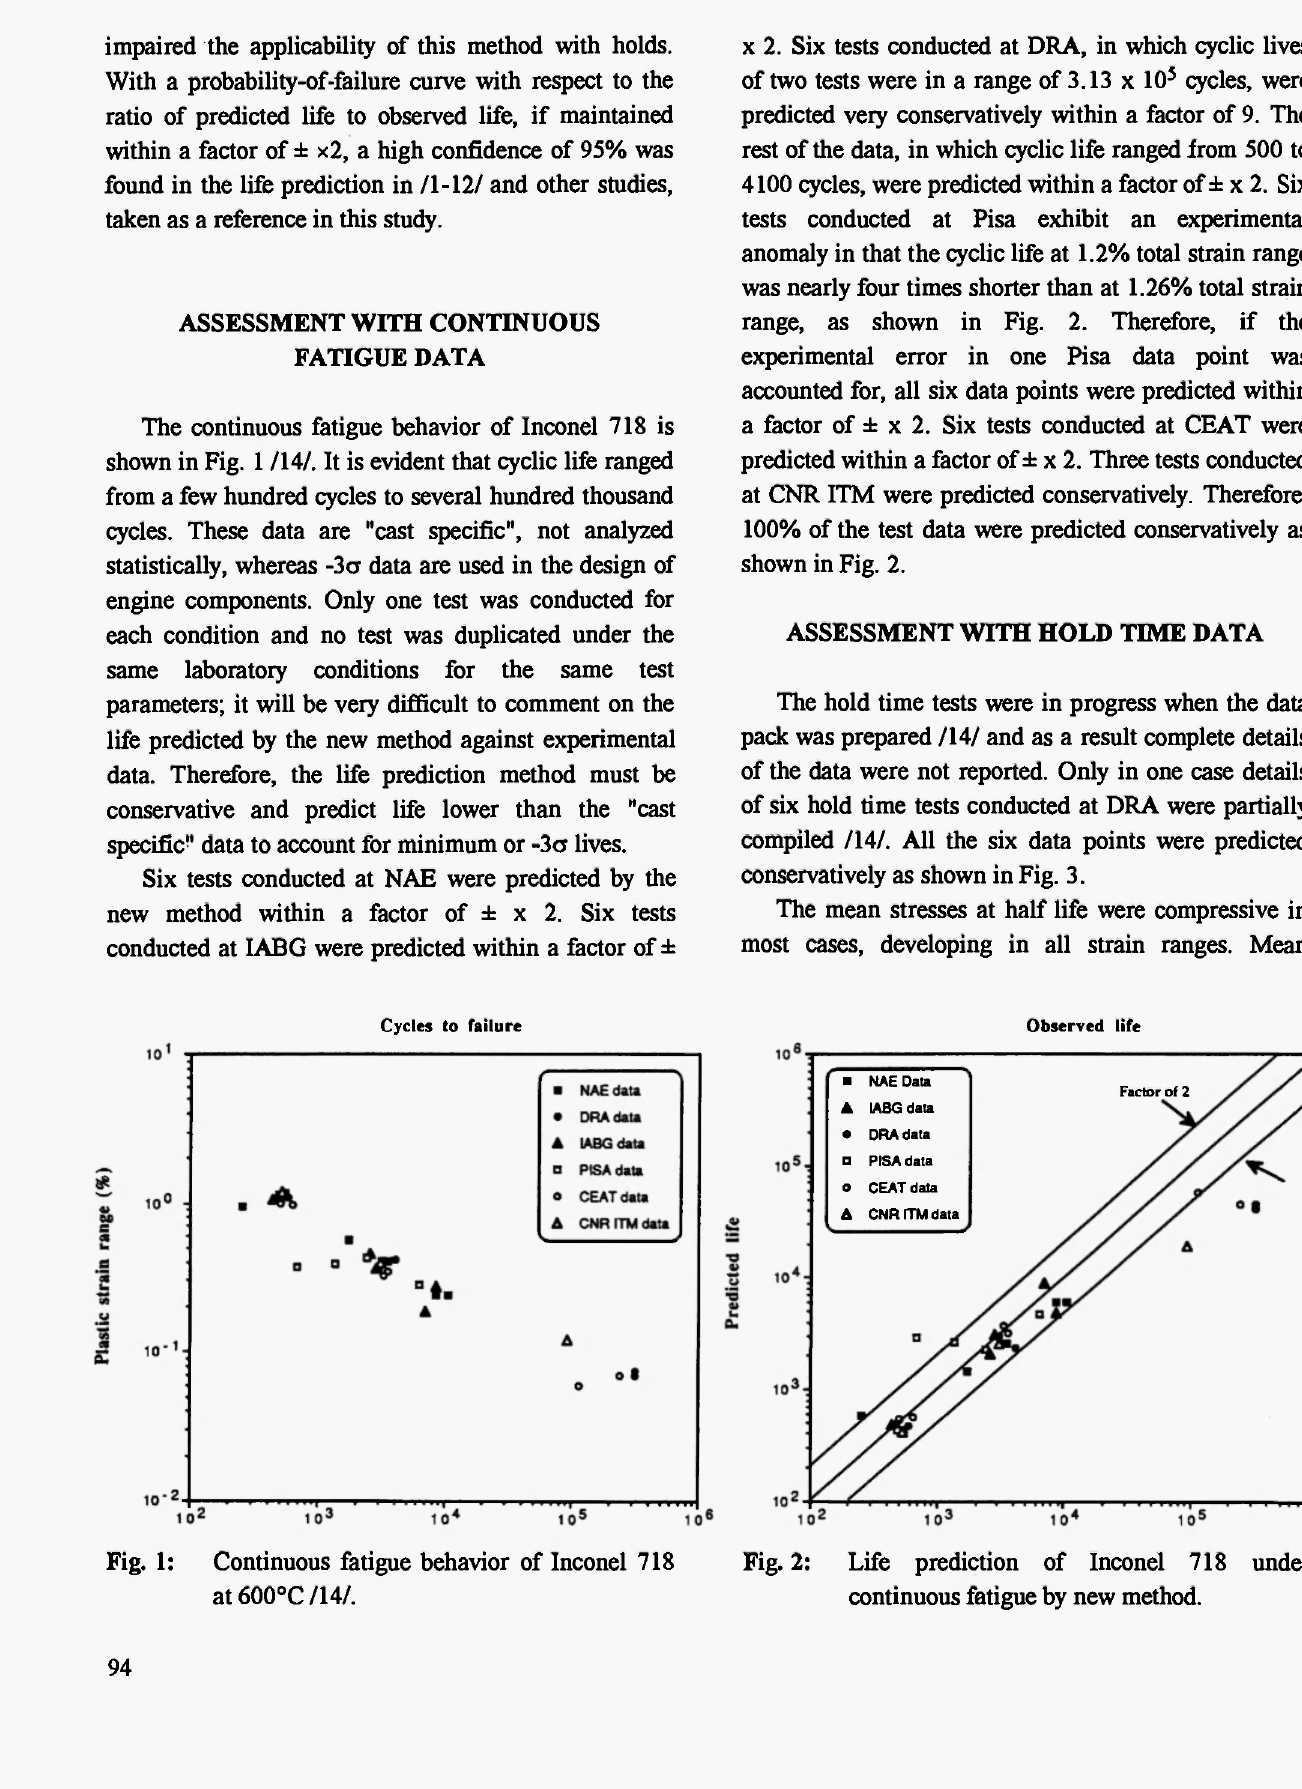
Fig. 2: Life prediction of Inconel 718 under continuous fatigue by new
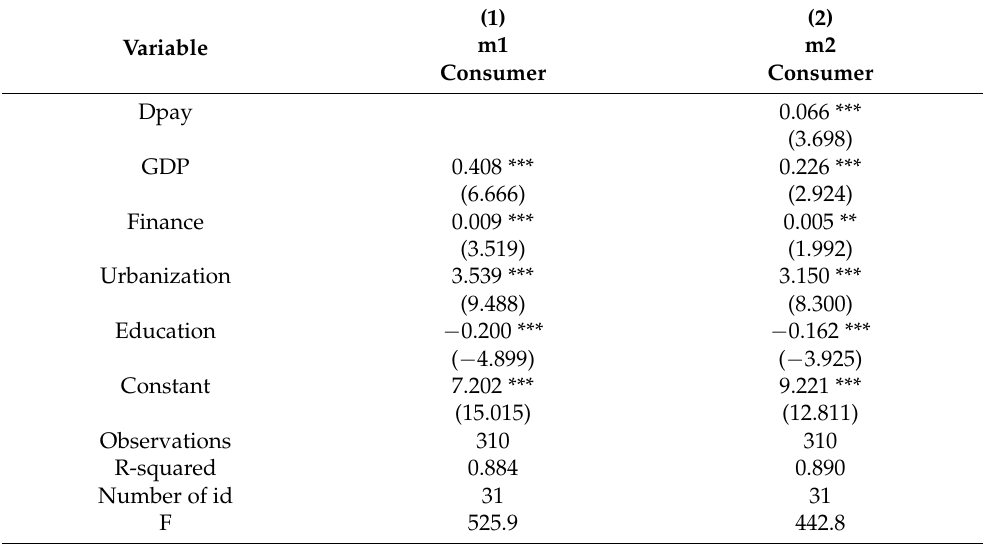
Table 4. Benchmark regression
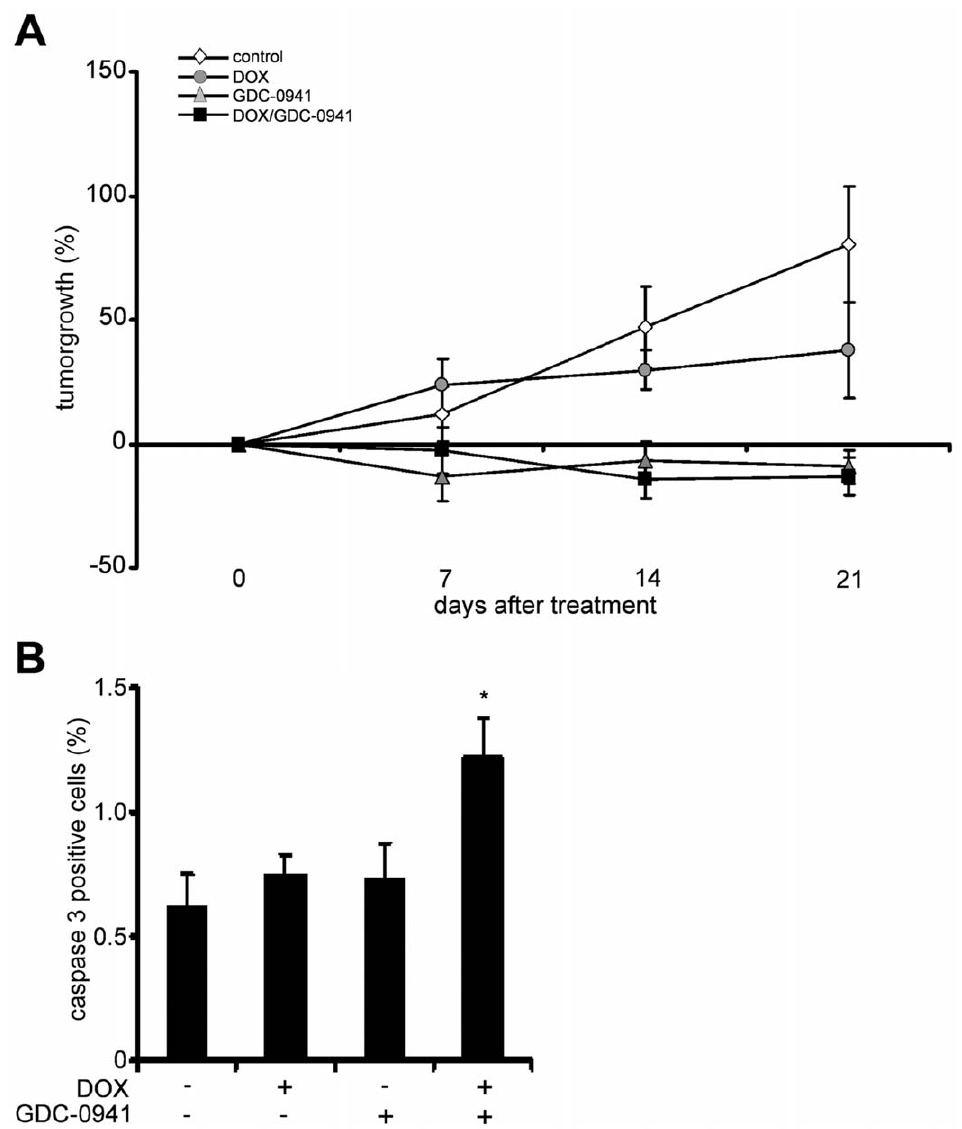
Figure S1 DOX plus PI103 results in induction of early and late apoptosis. Annexin V positive cells in the living cell fractions of the cell lines RD ( A ), TP5014 ( B ) and HT1080 ( C ) were distinguished according to the positivity of both Annexin V and PI.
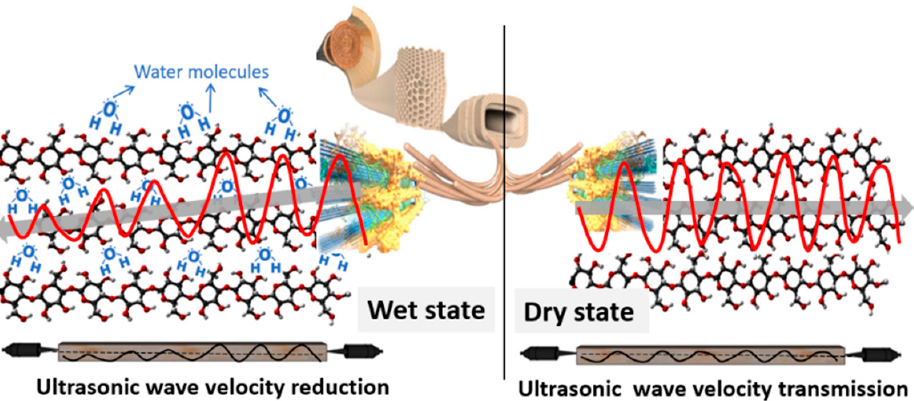
Figure 1. Representation of ultrasound velocity TOF measurement in the longitudinal direction and explaining wood structure in different scales to visualize the phenomenon of wave propagation and the affectation by water molecules. Central figure adapted from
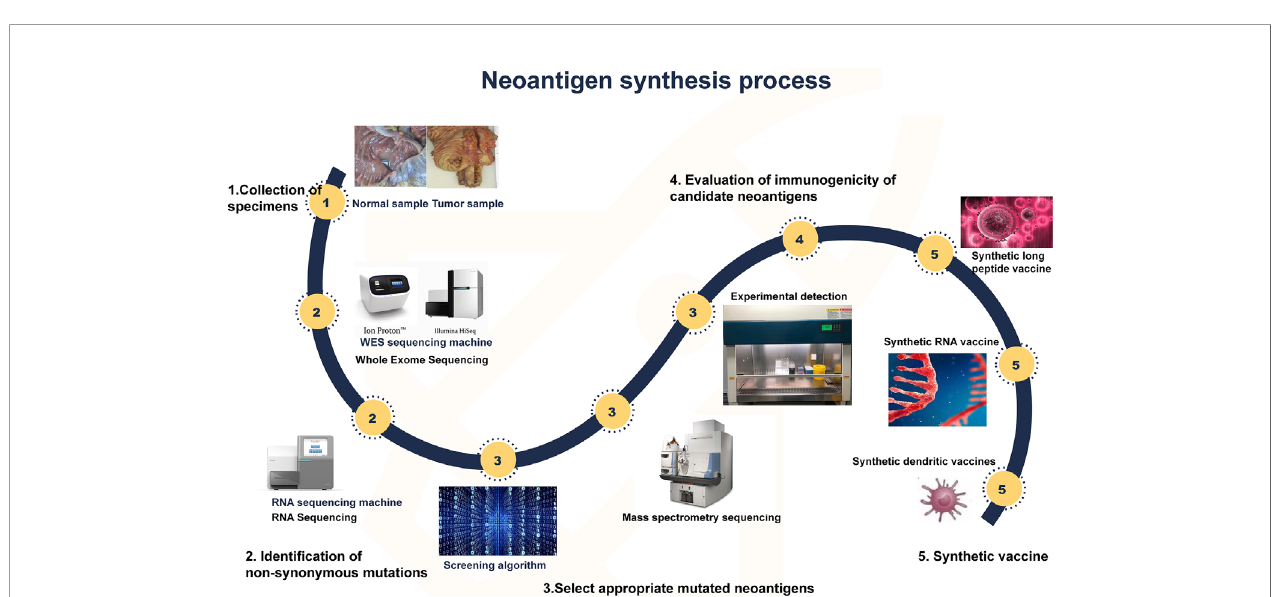
FIGURE 3 | Identi fi cation of neoantigens. First, the new antigens were found by high-throughput sequencing, then screened by algorithm and mass spectrometry, and fi nally veri fi ed by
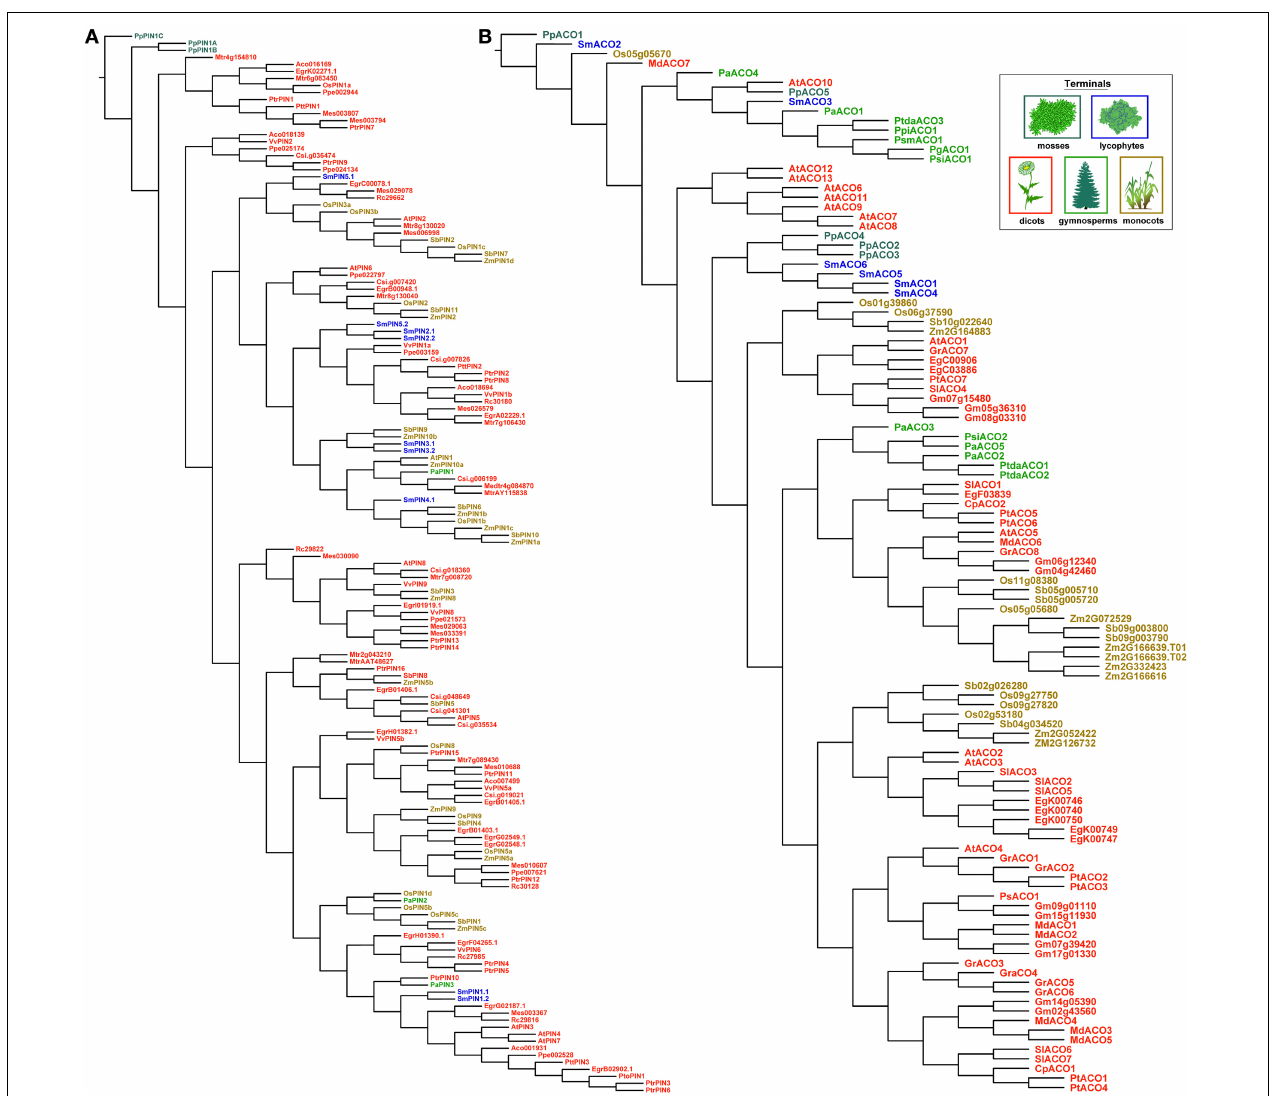
FIGURE 7 | The most parsimonious reconstructions of the PIN (A) and ACO (B) gene family histories, using amino acid sequences analyzed using dynamic homology (alignment and tree-search optimized simultaneously). Terminals are colored according to plant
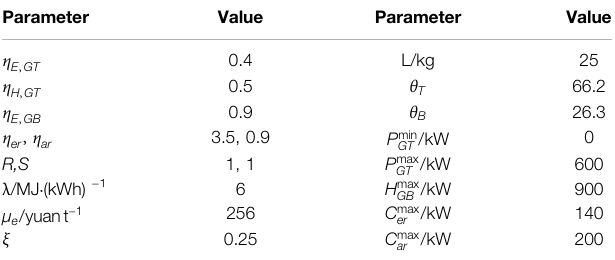
Figure 5 . The parameters of AA-CAES are depicted in Table 1 , and the rated charging time and rated discharging time are 10 h. The internal equipment parameters of the IES are shown in Table 2 .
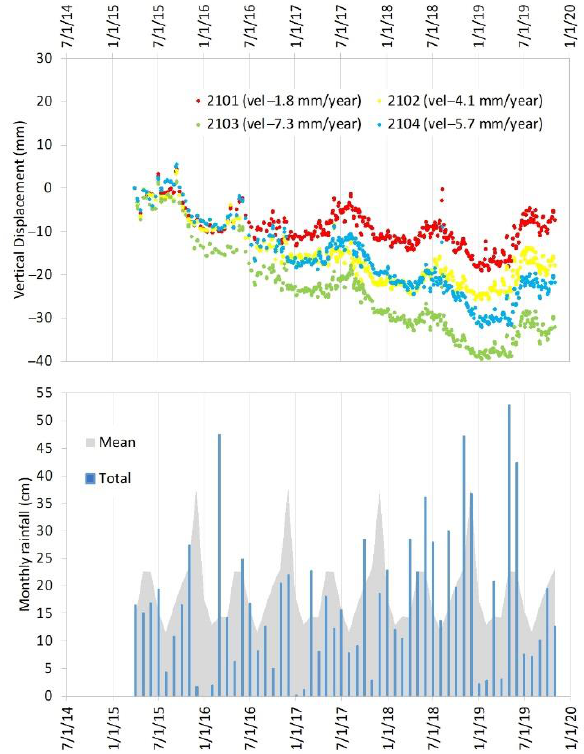
Figure 8. Comparison between vertical displacements estimated in the area of Rovegliana Church (Figure 7h) and monthly rainfall (blue bars). In grey, mean monthly rainfall calculated over the period 1994–2019 is shown.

◆ **WHAT TO PRODUCE**
Copy every line of the material above in which the string "were" can be found.

◆ **TASK ANSWER**
Figure S1 DOX plus PI103 results in induction of early and late apoptosis. Annexin V positive cells in the living cell fractions of the cell lines RD ( A ), TP5014 ( B ) and HT1080 ( C ) were distinguished according to the positivity of both Annexin V and PI.
FIGURE 3 | Identi fi cation of neoantigens. First, the new antigens were found by high-throughput sequencing, then screened by algorithm and mass spectrometry, and fi nally veri fi ed by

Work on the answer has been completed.